Eine Poker Hand-Austeilung ist eine Auswahl von Hands, die man seinem Gegner ansetzt, basierend auf seiner oder ihrer Handlung und den früheren Erfahrungen mit dem Spieler. Man könnte sich entscheiden, dass ein besonders scharfer Spieler wahrscheinlich nur Flops von den Hands AT oder besser sehen kann. Man ist sich eventuell auch sicher, dass ein bestimmter Spieler nur von einer früheren Position mit JJ-AA aufnimmt. Das Katalogisieren dieser Hand Distributions wird einem behilflich sein, später bei der Hand die richtigen Entscheidungen zu treffen.

Das Vergleichen von Hand Verteilungen und Pot Chancen

Angenommen man hält 9s Ts und ein Pre-Flop Besitzer spielt einen Flop mit 8h Jh 3s. Man selbst legt als nächstes und er bietet dann, wenn der Turn 4C ist. Wenn es einen Mangel an weiteren Informationen gibt, würde man annehmen, dass man acht Outs hat, die vier 7´s und die vier Q´s für einen Straight. Das bietet einem geschätzte Pot Chancen von 5 zu 1, was bedeutet, dass man eine 20%-Chance hat, die Hand zu gewinnen und falls der Pot fünf mal so groß ist wie die Größe seines Gebots, wird man einen richtigen Call haben.

Was aber wenn zwei passend hohe Karten in der Hand Austeilung sind, die man für dieses Spiel bestimmt hat? Oder was wenn man aus Erfahrungen weiß, dass dieser Spieler zu Semi-Bluffs neigt. Was wenn er seine Vorzüge in der Hand hat, wenn er an der Reihe ist, aber dann verliert. Wenn dies der Fall ist, muss man eine Entscheigung treffen. Man kann die 7 und Q der Hearts von der Hand nehmen, während einem dabei nur 6 Outs vermittelt und nur eine Chance von rund 14% oder eine 7 zu 1 Chance gegeben wird, die Hand zu gewinnen. Man kann sich auch dafür entscheiden, dass dieser Gegner wahrscheinlich mit 50% in der Zeit einen Flush Draw besitzt, dies bedeutet, dass man in der Hälfte der Zeit eine 14%-Chance auf den Gewinn hat und in der anderen Hälfte eine 20%-Chance und eine Gesamtchance von 17%. In diesem Fall braucht man nur bessere als 6 zu 1 Pot Chancen, um weiterzugehen.

Hand Distributionen bei Spielauswahl

Sicherlich ist es schwierig diese Art von Mathematikaufgaben mitten in der Live Hand zu bewältigen.
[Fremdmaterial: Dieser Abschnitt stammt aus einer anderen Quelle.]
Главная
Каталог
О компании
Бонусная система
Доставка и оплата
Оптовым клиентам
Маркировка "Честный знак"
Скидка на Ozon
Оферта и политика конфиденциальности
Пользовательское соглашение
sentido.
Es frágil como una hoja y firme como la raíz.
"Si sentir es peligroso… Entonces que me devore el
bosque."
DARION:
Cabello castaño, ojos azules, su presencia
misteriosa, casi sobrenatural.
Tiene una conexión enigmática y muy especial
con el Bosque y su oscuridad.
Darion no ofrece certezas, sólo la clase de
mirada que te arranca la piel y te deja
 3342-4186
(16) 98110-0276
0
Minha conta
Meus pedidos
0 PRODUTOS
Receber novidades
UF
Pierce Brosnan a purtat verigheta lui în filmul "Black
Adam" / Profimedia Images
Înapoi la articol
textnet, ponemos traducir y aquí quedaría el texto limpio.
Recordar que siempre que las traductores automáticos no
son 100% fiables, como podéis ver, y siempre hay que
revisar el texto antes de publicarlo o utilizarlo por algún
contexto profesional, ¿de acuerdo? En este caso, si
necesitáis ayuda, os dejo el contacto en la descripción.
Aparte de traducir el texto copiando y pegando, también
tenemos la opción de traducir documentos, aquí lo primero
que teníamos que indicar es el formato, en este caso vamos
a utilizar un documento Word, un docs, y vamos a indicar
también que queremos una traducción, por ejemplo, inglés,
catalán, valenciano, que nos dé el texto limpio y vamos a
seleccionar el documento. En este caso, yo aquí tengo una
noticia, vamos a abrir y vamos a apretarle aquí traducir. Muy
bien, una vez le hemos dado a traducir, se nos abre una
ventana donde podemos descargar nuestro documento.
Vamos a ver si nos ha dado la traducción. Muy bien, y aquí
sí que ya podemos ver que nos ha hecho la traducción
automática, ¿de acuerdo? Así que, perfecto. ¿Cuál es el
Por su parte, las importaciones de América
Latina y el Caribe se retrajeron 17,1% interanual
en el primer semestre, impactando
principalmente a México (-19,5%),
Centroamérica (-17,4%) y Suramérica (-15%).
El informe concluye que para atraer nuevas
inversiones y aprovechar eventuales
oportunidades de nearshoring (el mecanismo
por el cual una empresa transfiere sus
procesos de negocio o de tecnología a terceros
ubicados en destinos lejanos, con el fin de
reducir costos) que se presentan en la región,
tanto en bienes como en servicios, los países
Wenn man jedoch diese Art von Analysierung zu Hause erledigt, kann man sie auf ähnliche Situationen bei Live
Poker Spielen  übertragen und eine dadurch grobe Vorstellung der Aufgabenverwicklung erhalten. Wenn man Online spielt, könnte man sogar die Zeit und Möglichkeiten besitzen diese Art der Berechnung mitten im Spiel zu machen. Das häufige Anwenden dieser Ideen während des Poker spielen, wird einem eine Art von Edges anbieten. Es ist die Anhäufung von kleinen Edges, die einem die beste Aussicht auf einen Gewinn beim Poker Spiel darlegt.